Speaker identification is the selection of the best matched speaker with input speech among the enrolled speakers. Speaker identification is mainly used in telephone services since it uses only speech as its input.
In real environments, correct speaker identification is difficult for two main reasons. First, the number of enrolled speakers is large. In this case, subspaces which are represented by each speaker model can be covered by subspaces by other speaker models. Second, mis-matches occur between speaker models and input speech due to: insufficient training data, mis-matches between training and testing environments, and the effects of noise. Therefore, we need normalisation and scoring methods which will reduce the number of mis-matches.
As a solution for the overlapping of speaker subspaces, this thesis proposes a confidence measure based on significance testing in order to select candidates for identification results. If the obtained confidence value from input by this measure is greater than the predefined threshold, the identification system accepts the identification result. If the obtained confidence value is less than the threshold for the client set, it rejects the identification result and selects the proper candidates. This thesis also proposes a scoring method which eliminates the frames which have a lower average rank of selected candidates after candidate selection, as a solution for mis-matches between speaker model and input speech. As a result, every speaker has the same selected frames when calculating the normalised score.

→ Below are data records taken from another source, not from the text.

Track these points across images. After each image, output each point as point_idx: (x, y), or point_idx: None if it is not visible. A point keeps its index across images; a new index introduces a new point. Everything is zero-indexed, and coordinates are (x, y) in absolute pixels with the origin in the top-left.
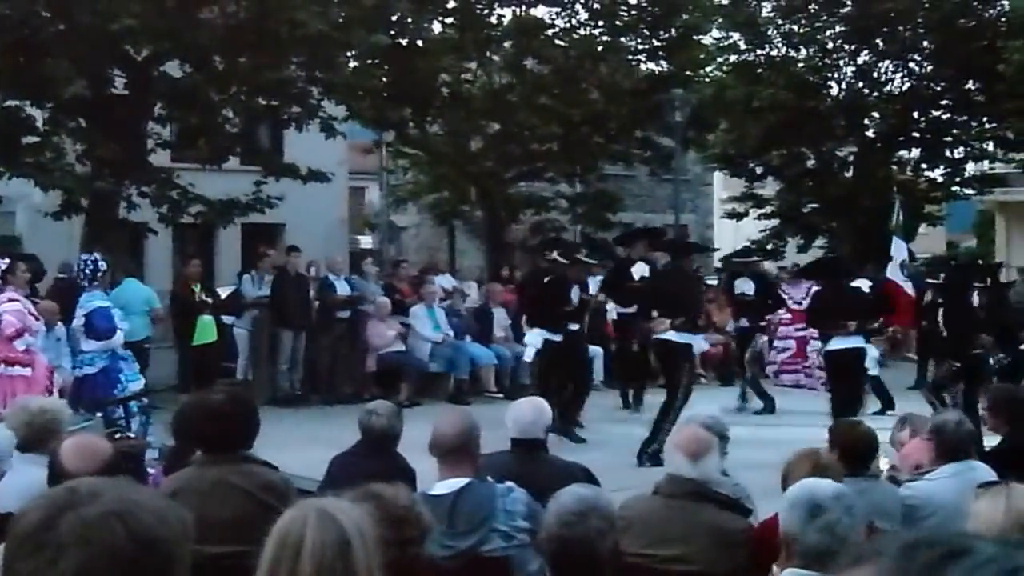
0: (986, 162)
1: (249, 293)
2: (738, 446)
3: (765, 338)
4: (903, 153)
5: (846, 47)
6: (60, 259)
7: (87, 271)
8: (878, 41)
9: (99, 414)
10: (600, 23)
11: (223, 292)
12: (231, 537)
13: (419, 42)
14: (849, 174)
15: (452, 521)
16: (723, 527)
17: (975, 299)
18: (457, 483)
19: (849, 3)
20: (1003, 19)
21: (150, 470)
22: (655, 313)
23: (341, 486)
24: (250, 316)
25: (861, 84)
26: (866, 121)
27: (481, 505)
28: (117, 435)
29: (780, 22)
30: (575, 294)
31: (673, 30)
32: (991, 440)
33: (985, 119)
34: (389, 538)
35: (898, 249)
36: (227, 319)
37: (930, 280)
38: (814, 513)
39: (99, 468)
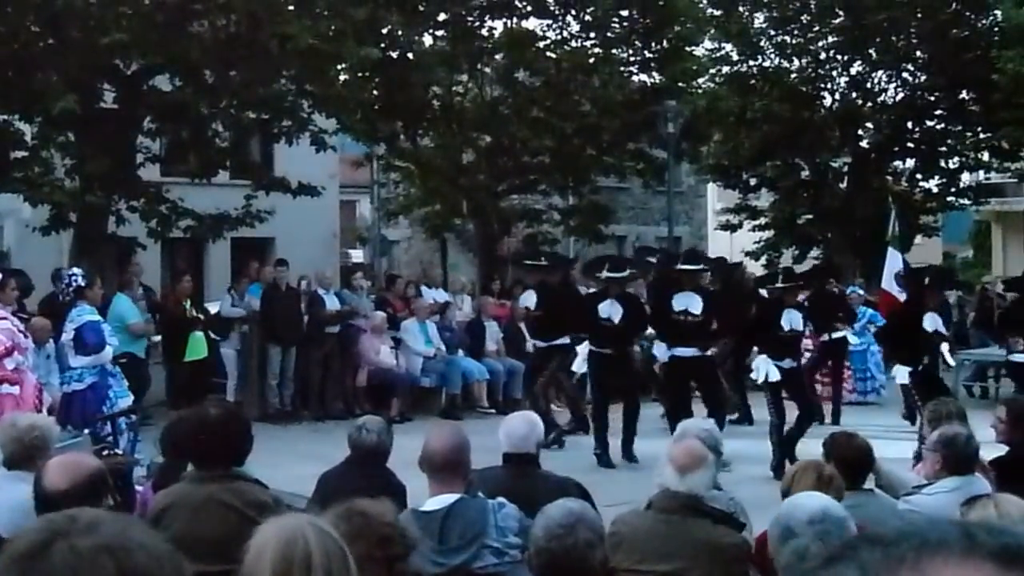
0: (981, 172)
1: (229, 313)
2: (734, 460)
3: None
4: (898, 163)
5: (839, 57)
6: (48, 275)
7: (66, 285)
8: (871, 51)
9: (87, 431)
10: (592, 35)
11: (212, 307)
12: (219, 555)
13: (410, 55)
14: (844, 185)
15: (443, 537)
16: (718, 542)
17: None
18: (448, 499)
19: (842, 14)
20: (996, 28)
21: (138, 487)
22: None
23: (330, 502)
24: (237, 334)
25: (855, 94)
26: (860, 132)
27: (473, 521)
28: (105, 452)
29: (773, 33)
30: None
31: (665, 41)
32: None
33: (980, 129)
34: (376, 555)
35: (893, 260)
36: (214, 336)
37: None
38: (786, 536)
39: (83, 486)
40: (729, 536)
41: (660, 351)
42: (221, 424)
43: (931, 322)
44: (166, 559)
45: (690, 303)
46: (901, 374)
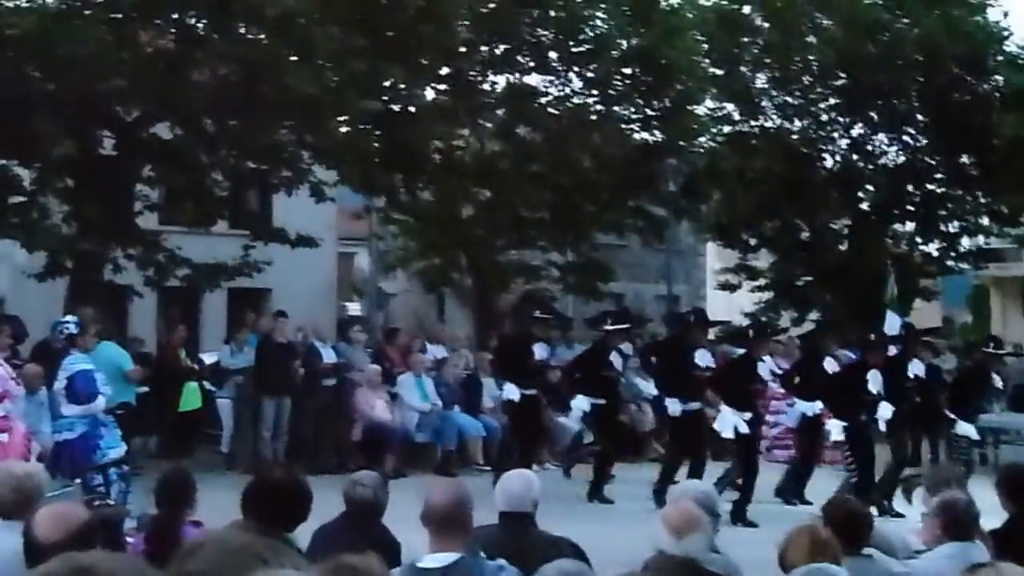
0: (981, 236)
1: (228, 363)
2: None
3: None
4: (898, 226)
5: (840, 119)
6: (42, 321)
7: (58, 333)
8: (872, 114)
9: (78, 481)
10: (594, 92)
11: (208, 358)
12: None
13: (411, 108)
14: (843, 246)
15: None
16: None
17: None
18: (447, 558)
19: (843, 75)
20: (997, 93)
21: (129, 539)
22: None
23: (325, 558)
24: (233, 384)
25: (855, 156)
26: (860, 193)
27: None
28: (96, 502)
29: (774, 93)
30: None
31: (667, 100)
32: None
33: (980, 193)
34: None
35: (891, 323)
36: (209, 387)
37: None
38: None
39: (73, 537)
40: None
41: (675, 406)
42: (286, 487)
43: (875, 382)
44: None
45: (706, 359)
46: (836, 430)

In order to verify whether the proposed confidence measure accepts or rejects correctly, identification rates from all of the inputs and those inputs exceeding the pre-defined confidence level are compared. Those inputs exceeding the pre-defined confidence level (0.95) show an average of 28.71 percent higher identification rates than that of all inputs.
In order to verify the candidate selection method, identification rates from all of the inputs and the probability that an input speaker exists among candidates are compared. The probability that an input speaker exists among candidates shows an average of 10.44 percent higher than identification rates from all of the inputs.
The proposed scoring and normalisation method with candidates were compared with other scoring and normalisation methods. The proposed method shows an average of 2.78 percent higher identification rate than the conventional method when many client speakers and small training data were used.